The Tell-Tale Heart (1843) is one of Edgar Allan Poe’s most famous short stories. It is a chilling psychological study of paranoia, guilt, and the "imp of the perverse"—the self-destructive impulse to confess one's crimes.
Character List
Despite the story's intensity, the cast is extremely small, focusing almost entirely on the narrator's internal state.
* The Unnamed Narrator: The protagonist and murderer. He is highly unreliable, insisting throughout the story that he is perfectly sane while describing increasingly deranged behavior. His primary motivation is an irrational obsession with the old man’s eye.
* The Old Man: The victim. He is described as kind and harmless, with no personal grudge held against him by the narrator. He possesses a "vulture-eye"—a pale blue eye with a film over it—which triggers the narrator's madness.
* The Three Policemen: Minor characters who arrive at the end of the story after a neighbor reports hearing a scream. They are portrayed as polite and unsuspecting, which ironically heightens the narrator's internal agony.
* A Neighbor (Off-screen): Mentioned as the person who heard the old man's scream and alerted the authorities.
Detailed Summary
The Obsession
The story opens with the narrator addressing the reader, admitting he is "very, very dreadfully nervous" but fiercely denying that he is mad. To prove his sanity, he recounts a murder he committed. He claims he loved the old man, but he could not stand the man's "vulture eye." This physical defect filled the narrator with such "fury" that he decided to take the old man's life to rid himself of the gaze forever.
The Nightly Ritual
For seven nights, the narrator sneaks into the old man’s room at midnight. He moves with extreme caution, taking an hour just to place his head through the door. Each night, he shines a tiny sliver of light from a dark lantern onto the "evil eye," but because the eye is always closed, he cannot bring himself to kill the man.
The Murder
On the eighth night, the narrator slips and makes a noise, waking the old man. For an hour, the old man sits up in bed, frozen in terror. The narrator claims to "pity" the man because he knows the sound of mortal fear.
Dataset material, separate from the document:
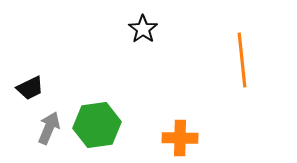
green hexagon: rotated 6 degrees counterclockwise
Eventually, the narrator opens his lantern, and the light falls perfectly on the wide-open vulture eye. He then hears a low, dull, quick sound—like a watch enveloped in cotton. He identifies this as the beating of the old man's heart. Driven to a frenzy by the sound, the narrator leaps into the room, smothers the man with his own heavy bed, and waits until the heart stops beating.
Concealment and Guilt
The narrator dismembers the body in a tub to avoid leaving any bloodstains and hides the remains beneath the floorboards of the bedroom. He is so confident in his "sagacity" (wisdom) that when three police officers arrive at 4:00 AM, he welcomes them in with a smile. He leads them directly into the bedroom where the body is hidden and even places his own chair directly over the spot where the corpse lies.
The Breakdown
As the narrator chats with the officers, he begins to hear a faint ringing. The sound grows louder and more distinct—it is the same "low, dull, quick sound" he heard before the murder. He becomes convinced it is the old man's heart beating from beneath the floorboards.
The narrator grows frantic, pacing the room and speaking loudly to drown out the noise, but the sound only increases in volume. He becomes certain the police hear it too and are merely mocking his agony with their silence. Unable to endure the "hypocritical smiles" any longer, he shrieks his confession, ordering the officers to tear up the planks and reveal the "hideous heart."